After six straw polls, the U.N. Security Council has endorsed a candidate for secretary-general: Portuguese politician Antonio Guterres.
"Guterres is well known in the U.N. system," as NPR's Michele Kelemen tells our Newscast unit. Until late 2015, Guterres served as the U.N. high commissioner for refugees, where he led worldwide efforts to help refugees for 10 years.
The Security Council ultimately came together on this pick after a process that was sometimes controversial. "At a time when the Security Council is divided, it was surprising to see all the ambassadors stand together as Russia's Vitaly Churkin, this month's president, announced the news," Michele says.
Guterres was not everyone's first pick, for different reasons. "Some activists had been campaigning to get a woman at the helm of the U.N.," Michele says. As she has reported, half of the candidates were women, including "a Bulgarian who heads the U.N.'s cultural organization, Argentina's foreign minister, a New Zealander who runs the U.N.'s development program and a Costa Rican woman who led successful international climate negotiations." Bulgarian economist Kristalina Georgieva was a latecomer to the race.
At the same time, Russia has been advocating that it is Eastern Europe's turn to hold the position. As the Associated Press explains, "By tradition, the job of secretary-general has rotated among regions," and an Eastern European person has never held the post.
Also, Michele reports that activists had pushed for a more transparent process that would involve countries beyond the 15 members of the Security Council.

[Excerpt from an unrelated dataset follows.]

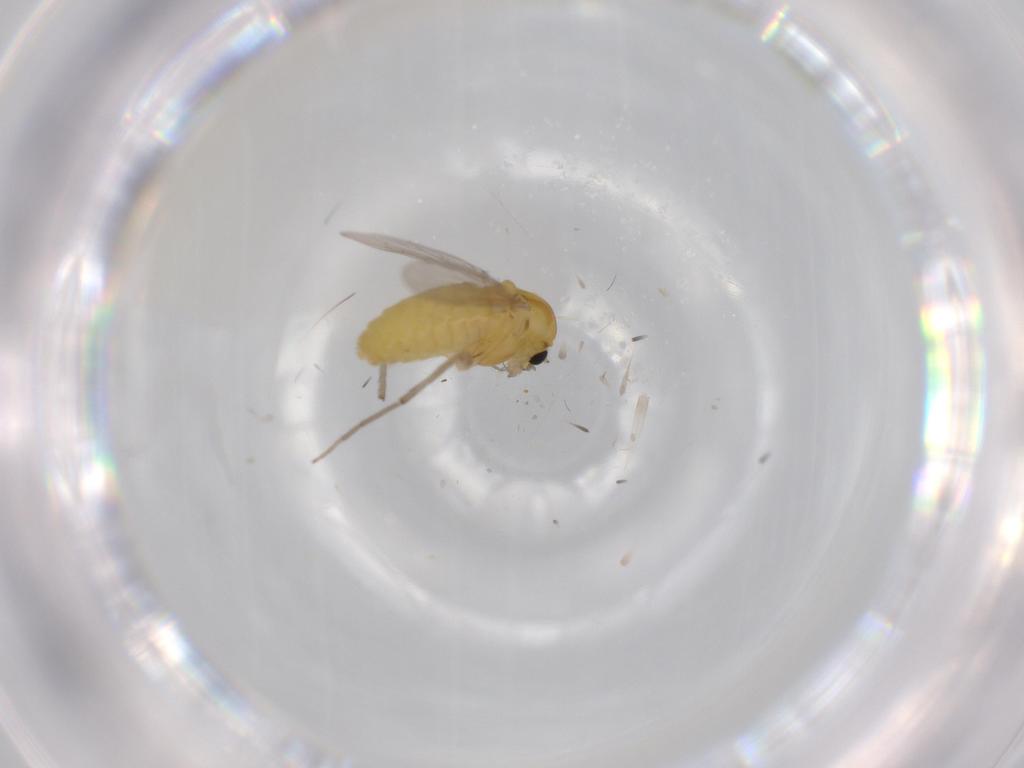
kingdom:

However, Guterres ultimately came out ahead in every Security Council straw poll, as Michele reports.
The Security Council's pick is expected to be approved by the General Assembly. Guterres would replace Ban Ki-moon, who will wrap up his second five-year term at the end of the year.

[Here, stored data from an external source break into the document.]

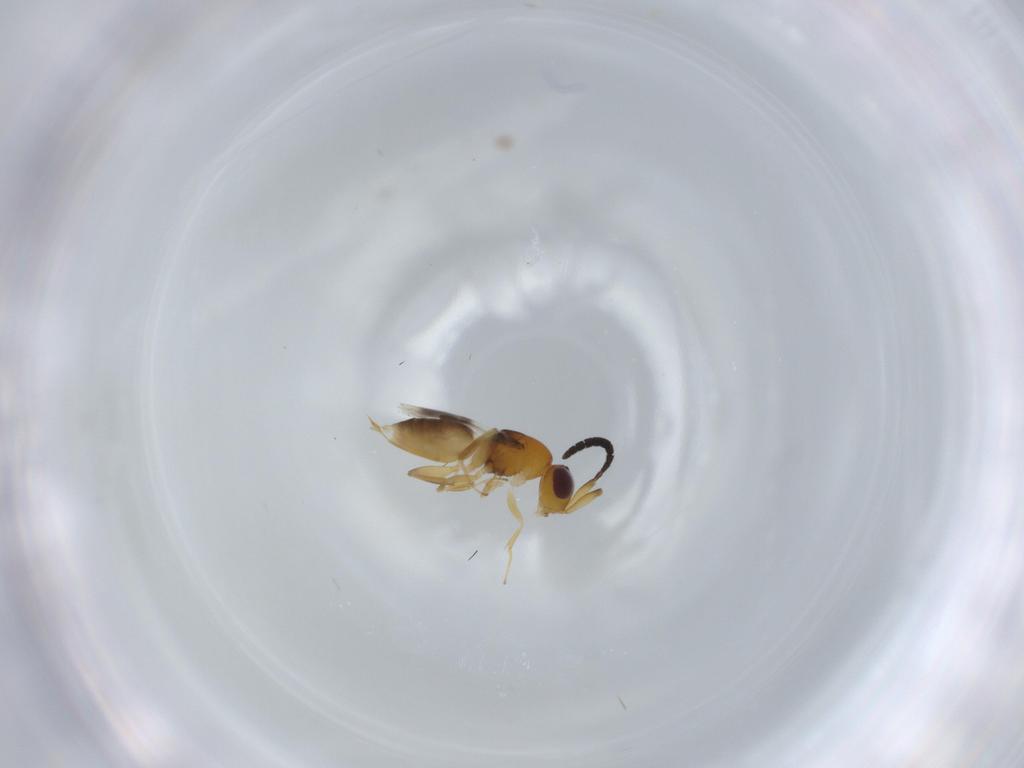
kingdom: Animalia
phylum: Arthropoda
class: Insecta
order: Hymenoptera
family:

Guterres, who has also served as Portugal's prime minister, spoke with Morning Edition as he was finishing his role as head of the U.N. refugee agency late last year.
During that conversation, he reflected on a world that has changed — that "has lost a lot of its capacity to prevent conflicts and to timely solve them, and the humanitarian consequences of that are catastrophic."
As Guterres put it, "We live in a world now where people that start conflicts or terrorize their own populations ... believe that they can get out of it without any problem. So obviously, with power relations that are less clear, the rules of the game become also less clear, and things just happen in a way nobody predicts."
In that landscape, he is expected to be approved as the world's top diplomat.